*What the task requires*.
Could you retype the records word for word but without any pictures?

[Opening Data section]

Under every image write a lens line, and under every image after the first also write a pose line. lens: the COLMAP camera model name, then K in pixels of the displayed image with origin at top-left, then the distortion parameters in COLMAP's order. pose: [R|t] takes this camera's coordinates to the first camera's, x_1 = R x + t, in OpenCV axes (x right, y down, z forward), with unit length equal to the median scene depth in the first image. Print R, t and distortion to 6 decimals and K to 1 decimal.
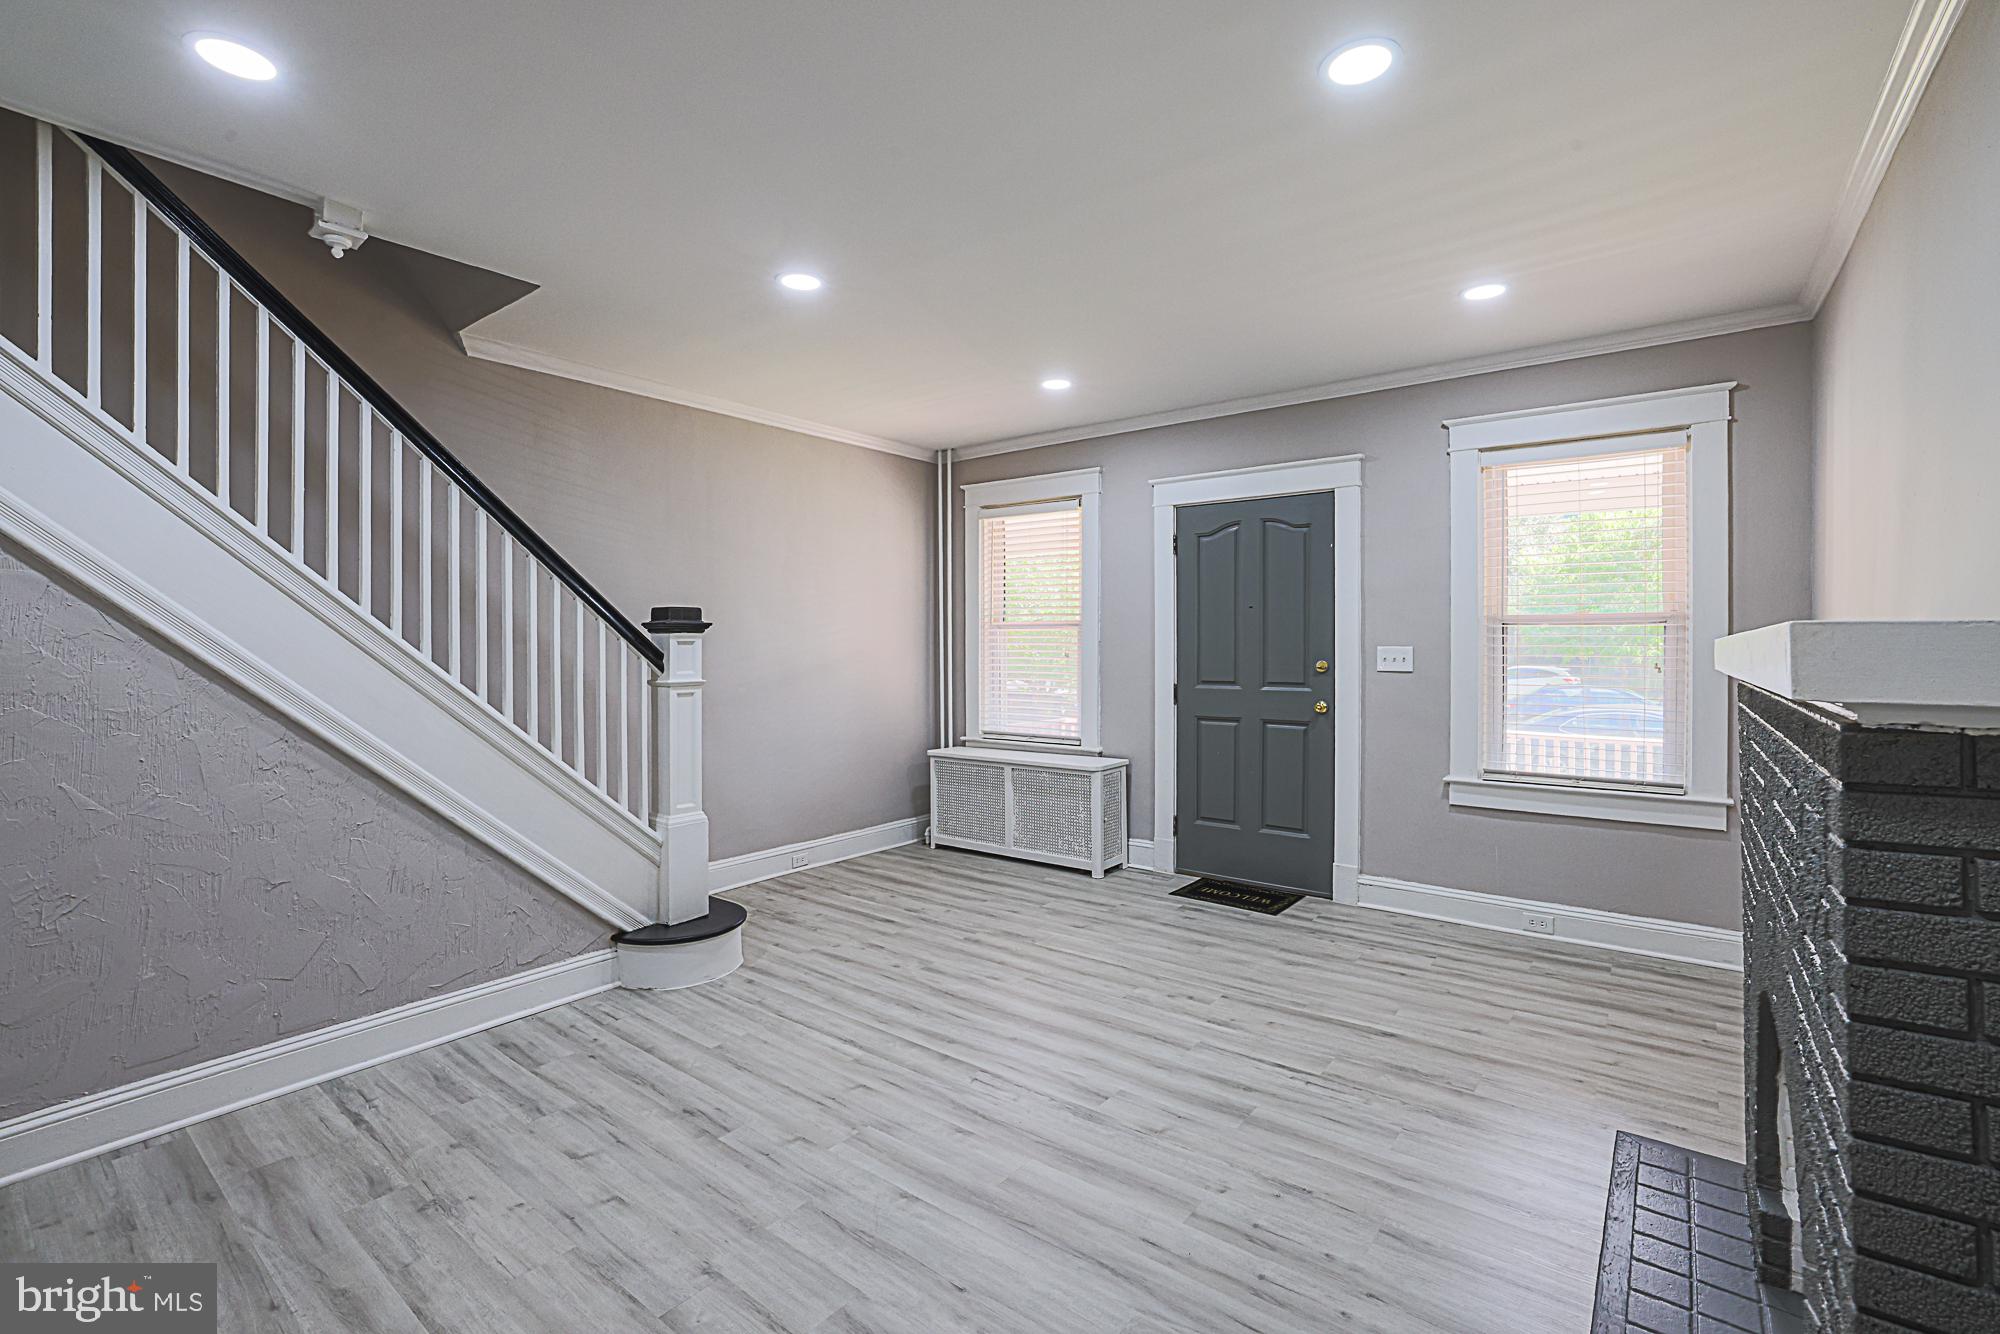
lens RADIAL K [[918.0, 0, 990.1], [0, 918.0, 650.2], [0, 0, 1]] dist [-0.037485, 0.009759]
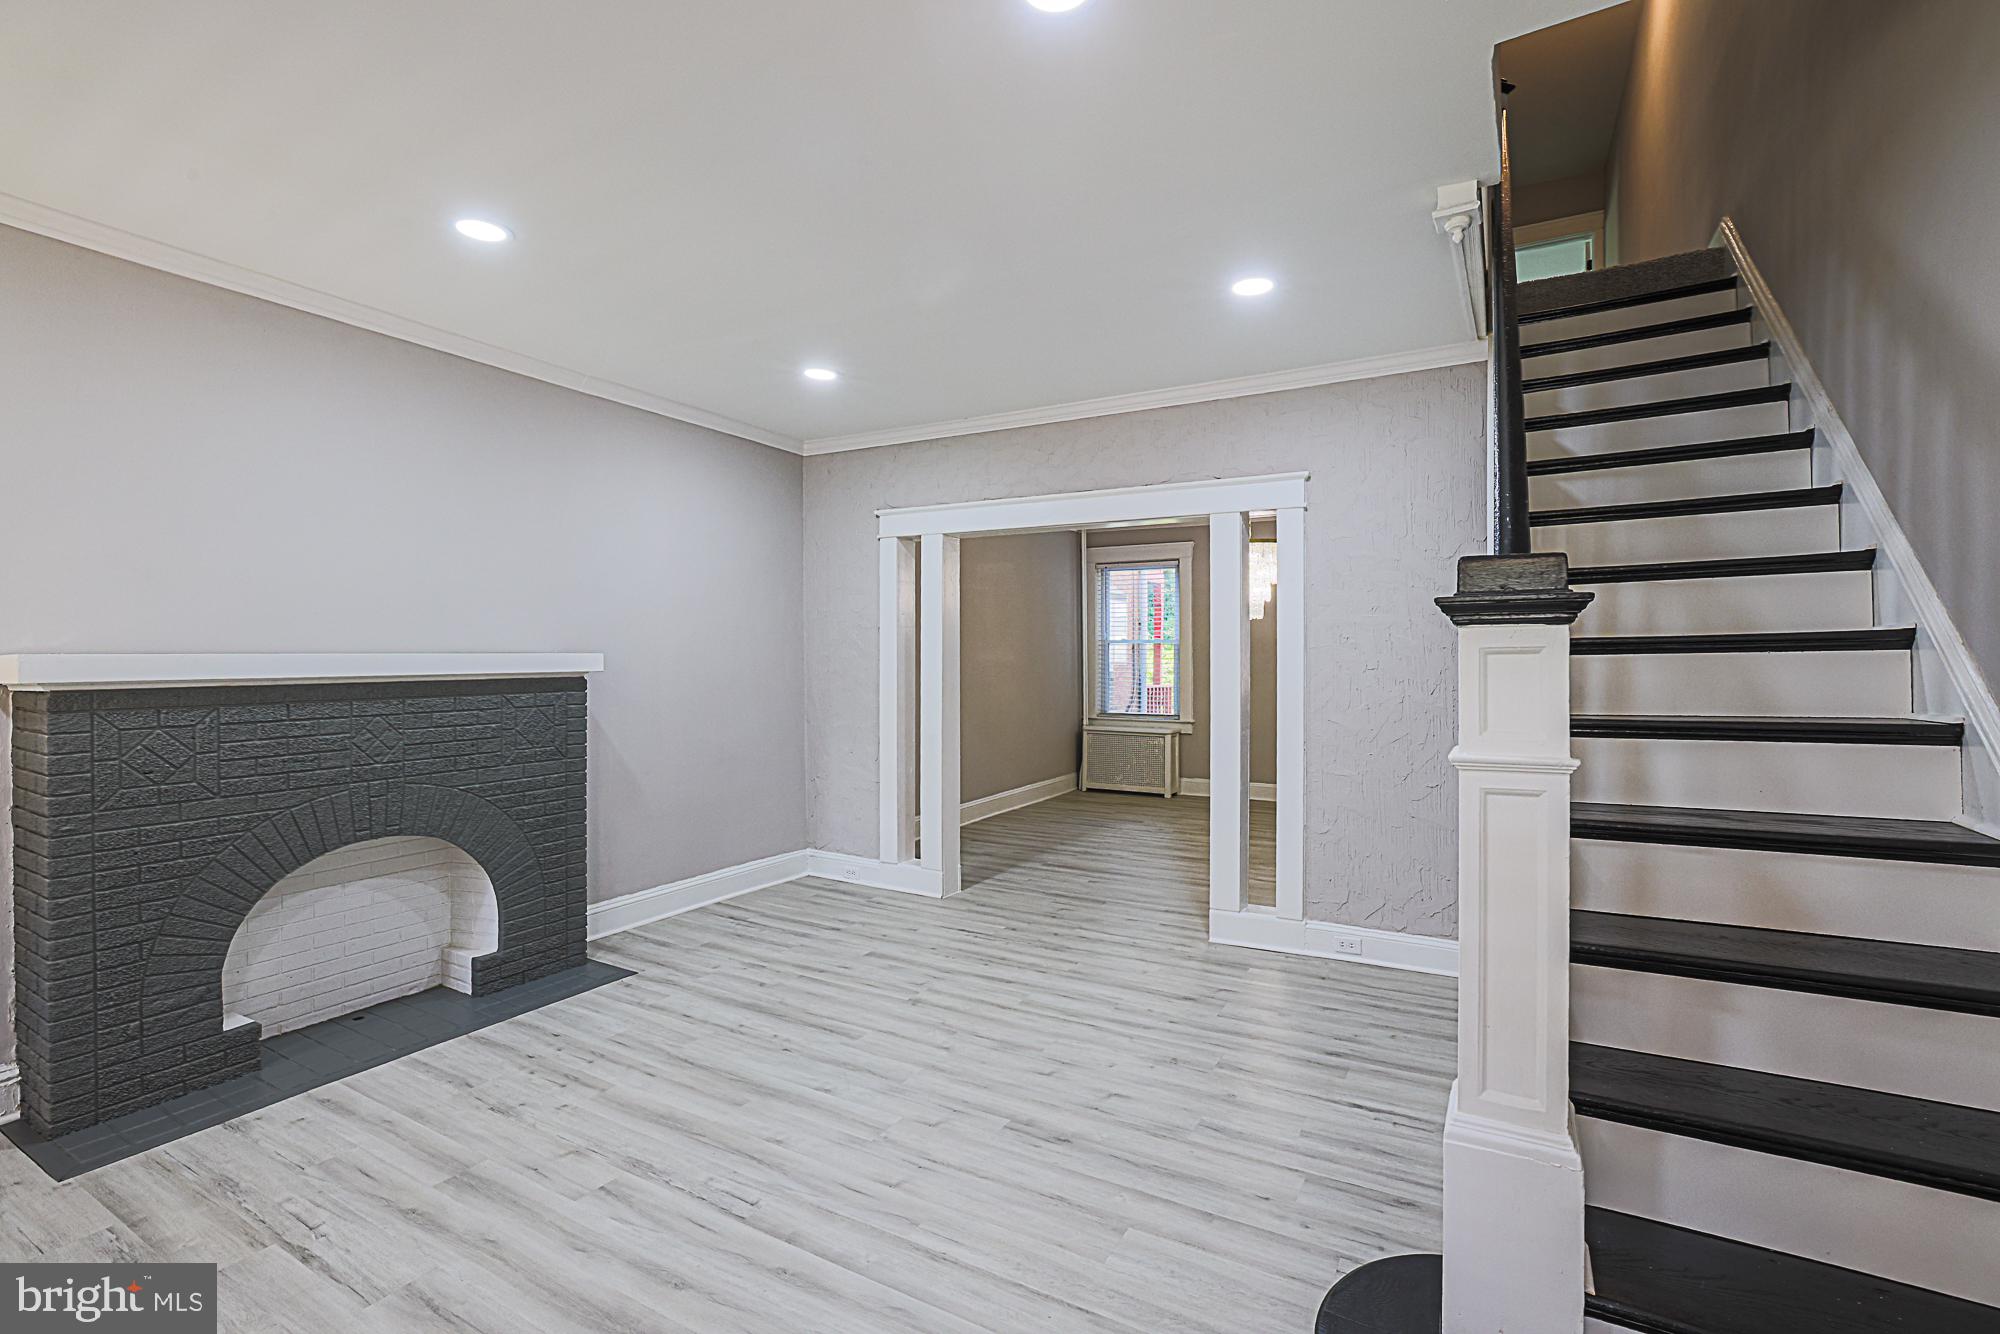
lens RADIAL K [[934.1, 0, 1000.5], [0, 934.1, 661.0], [0, 0, 1]] dist [-0.035297, 0.004441]
pose [[-0.988852, 0.002091, -0.148886, -0.079626], [0.000952, 0.999970, 0.007723, -0.007137], [0.148897, 0.007496, -0.988824, 1.306092]]
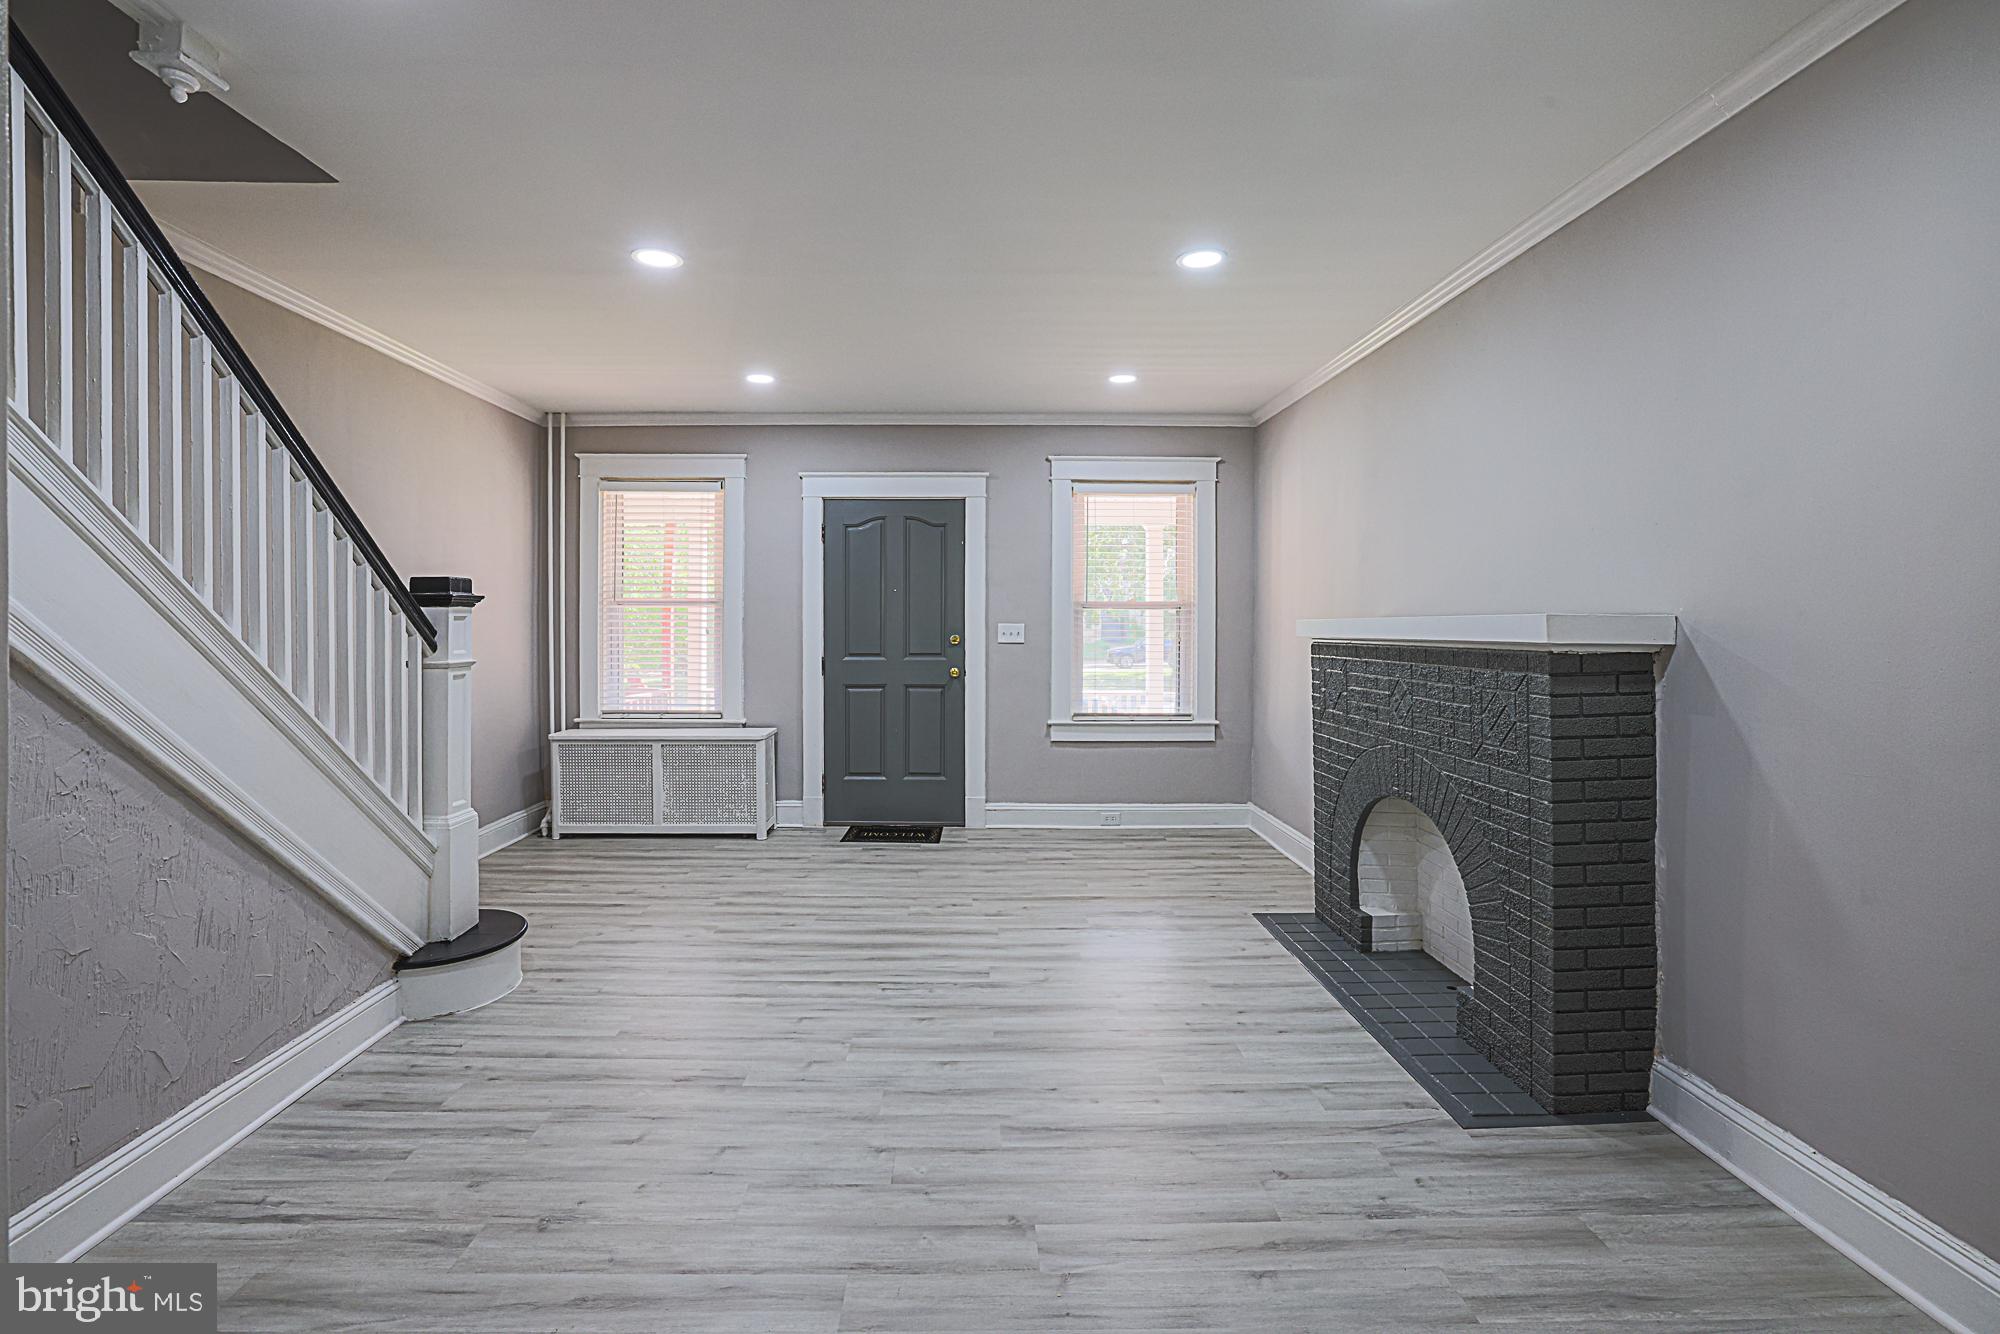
lens RADIAL K [[918.0, 0, 1007.7], [0, 918.0, 625.8], [0, 0, 1]] dist [-0.037485, 0.009759]
pose [[0.773137, 0.000510, 0.634239, -0.461834], [0.000802, 0.999998, -0.001781, 0.001132], [-0.634239, 0.001885, 0.773135, -0.012062]]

[Closing Data section]

*Exercise output*.
Under every image write a lens line, and under every image after the first also write a pose line. lens: the COLMAP camera model name, then K in pixels of the displayed image with origin at top-left, then the distortion parameters in COLMAP's order. pose: [R|t] takes this camera's coordinates to the first camera's, x_1 = R x + t, in OpenCV axes (x right, y down, z forward), with unit length equal to the median scene depth in the first image. Print R, t and distortion to 6 decimals and K to 1 decimal.
lens RADIAL K [[918.0, 0, 990.1], [0, 918.0, 650.2], [0, 0, 1]] dist [-0.037485, 0.009759]
lens RADIAL K [[934.1, 0, 1000.5], [0, 934.1, 661.0], [0, 0, 1]] dist [-0.035297, 0.004441]
pose [[-0.988852, 0.002091, -0.148886, -0.079626], [0.000952, 0.999970, 0.007723, -0.007137], [0.148897, 0.007496, -0.988824, 1.306092]]
lens RADIAL K [[918.0, 0, 1007.7], [0, 918.0, 625.8], [0, 0, 1]] dist [-0.037485, 0.009759]
pose [[0.773137, 0.000510, 0.634239, -0.461834], [0.000802, 0.999998, -0.001781, 0.001132], [-0.634239, 0.001885, 0.773135, -0.012062]]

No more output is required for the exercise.